Nothing in the copy should be a picture; everything else in the listing is to be restated exactly.

DATA SECTION =>
__________

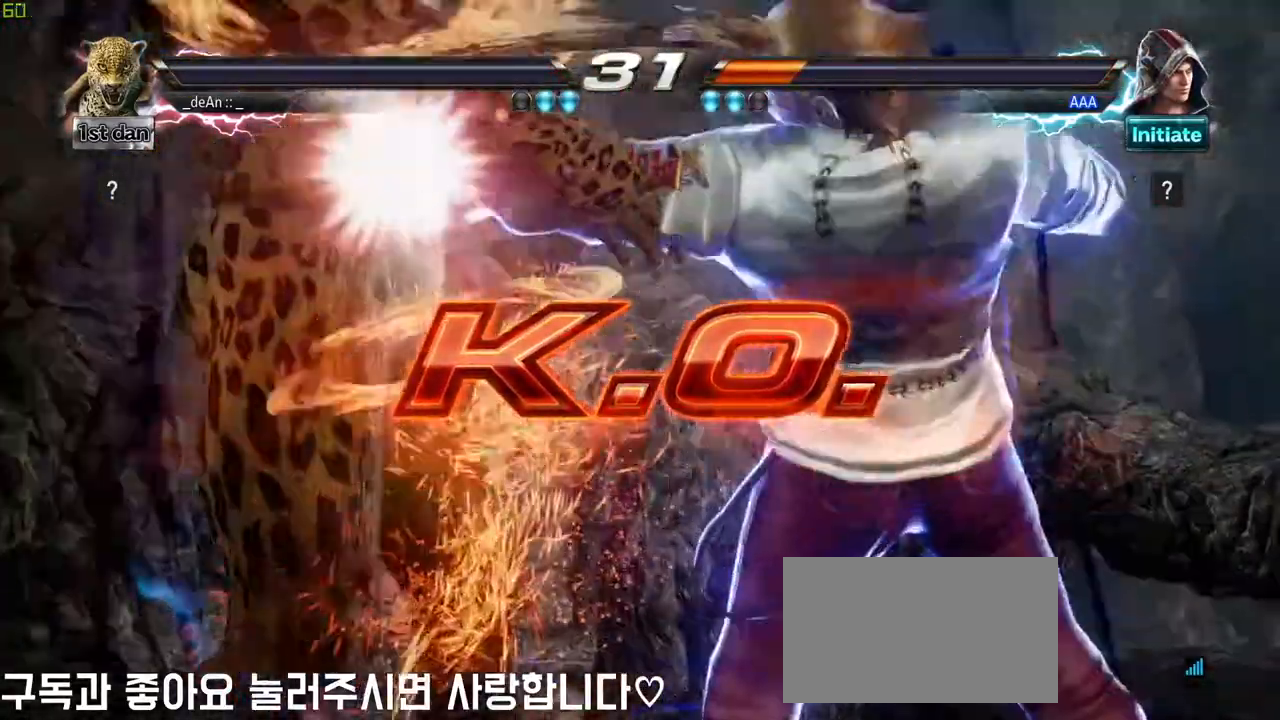
{"dt_ms": 500, "buttons": [], "left_stick": "center", "events": []}
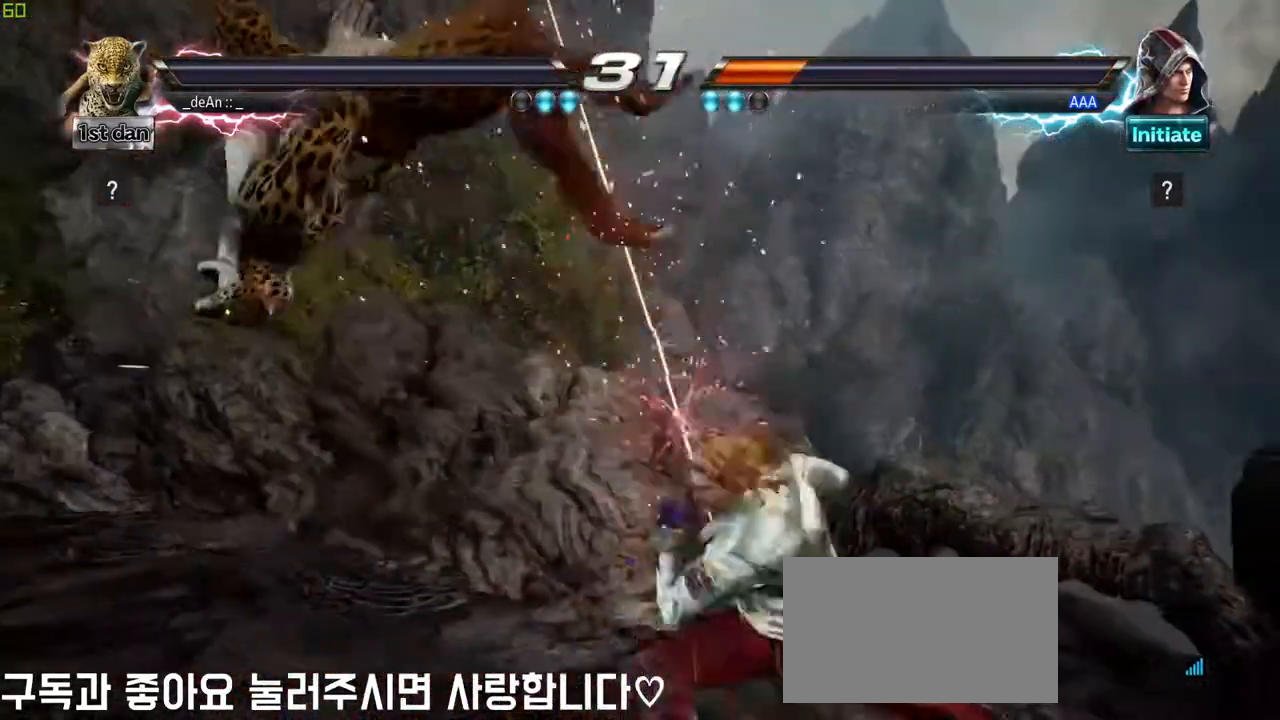
{"dt_ms": 500, "buttons": [], "left_stick": "center", "events": []}
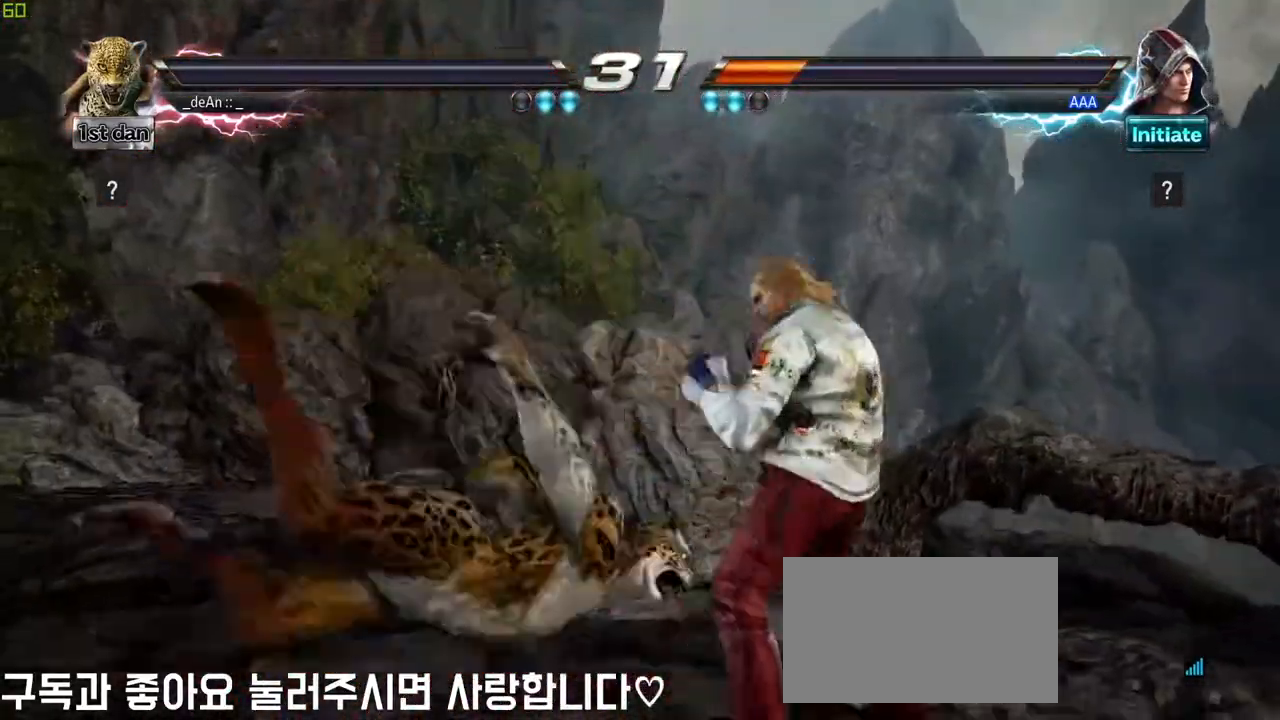
{"dt_ms": 500, "buttons": [], "left_stick": "center", "events": []}
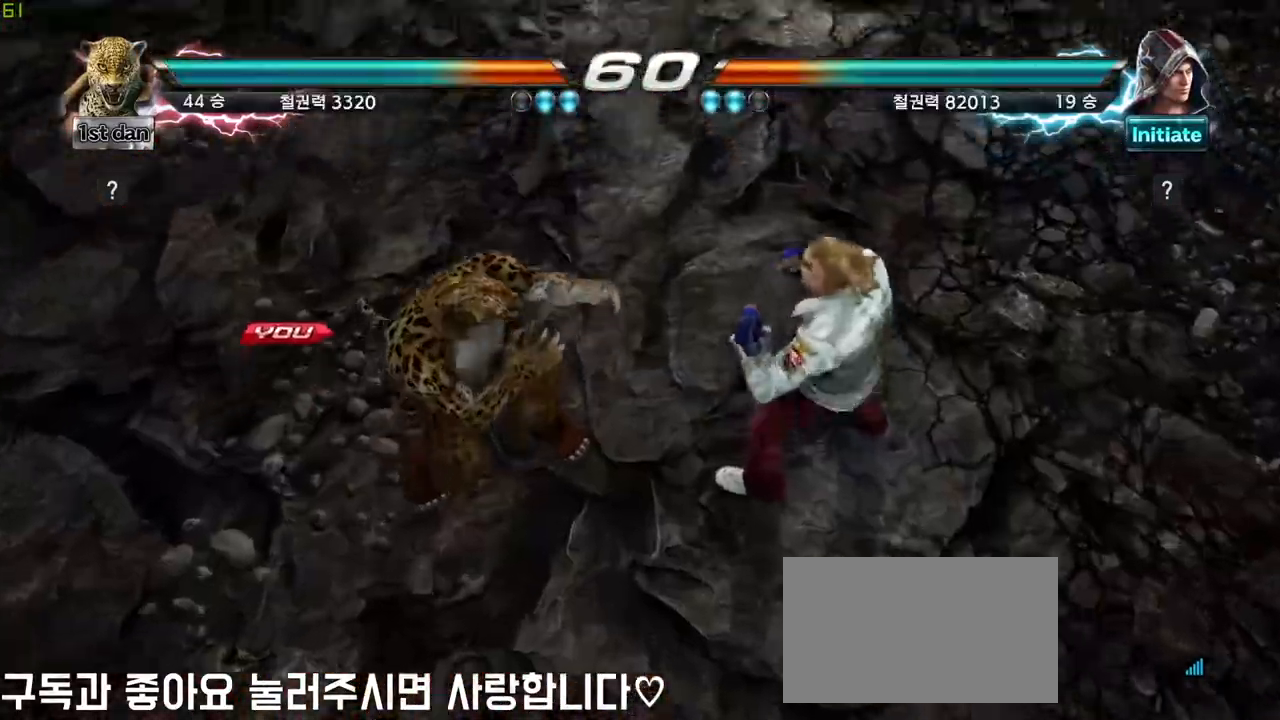
{"dt_ms": 500, "buttons": [], "left_stick": "center", "events": []}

__________

ANSWER SPACE =>
{"dt_ms": 500, "buttons": [], "left_stick": "center", "events": []}
{"dt_ms": 500, "buttons": [], "left_stick": "center", "events": []}
{"dt_ms": 500, "buttons": [], "left_stick": "center", "events": []}
{"dt_ms": 500, "buttons": [], "left_stick": "center", "events": []}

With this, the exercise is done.